All lines in the data bearing the string "Работа" should be identified and copied.

::: DATASET CONTENT :::

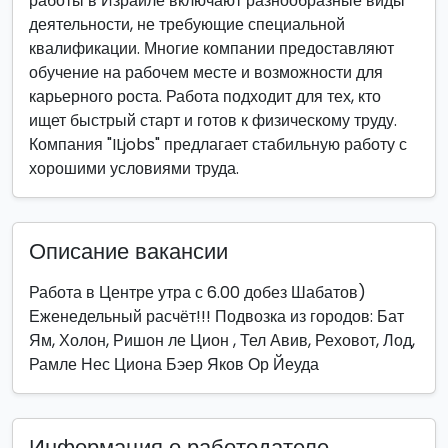
работы в Израиле включают разнообразные виды
деятельности, не требующие специальной
квалификации. Многие компании предоставляют
обучение на рабочем месте и возможности для
карьерного роста. Работа подходит для тех, кто
ищет быстрый старт и готов к физическому труду.
Компания "ILjobs" предлагает стабильную работу с
хорошими условиями труда.
Описание вакансии
Работа в Центре утра с 6.00 добез Шабатов)
Еженедельный расчёт!!! Подвозка из городов: Бат
Ям, Холон, Ришон ле Цион , Тел Авив, Реховот, Лод,
Рамле Нес Циона Бэер Яков Ор Йеуда
Информация о работодателе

:::

EXERCISE RESPONSE:
карьерного роста. Работа подходит для тех, кто
Работа в Центре утра с 6.00 добез Шабатов)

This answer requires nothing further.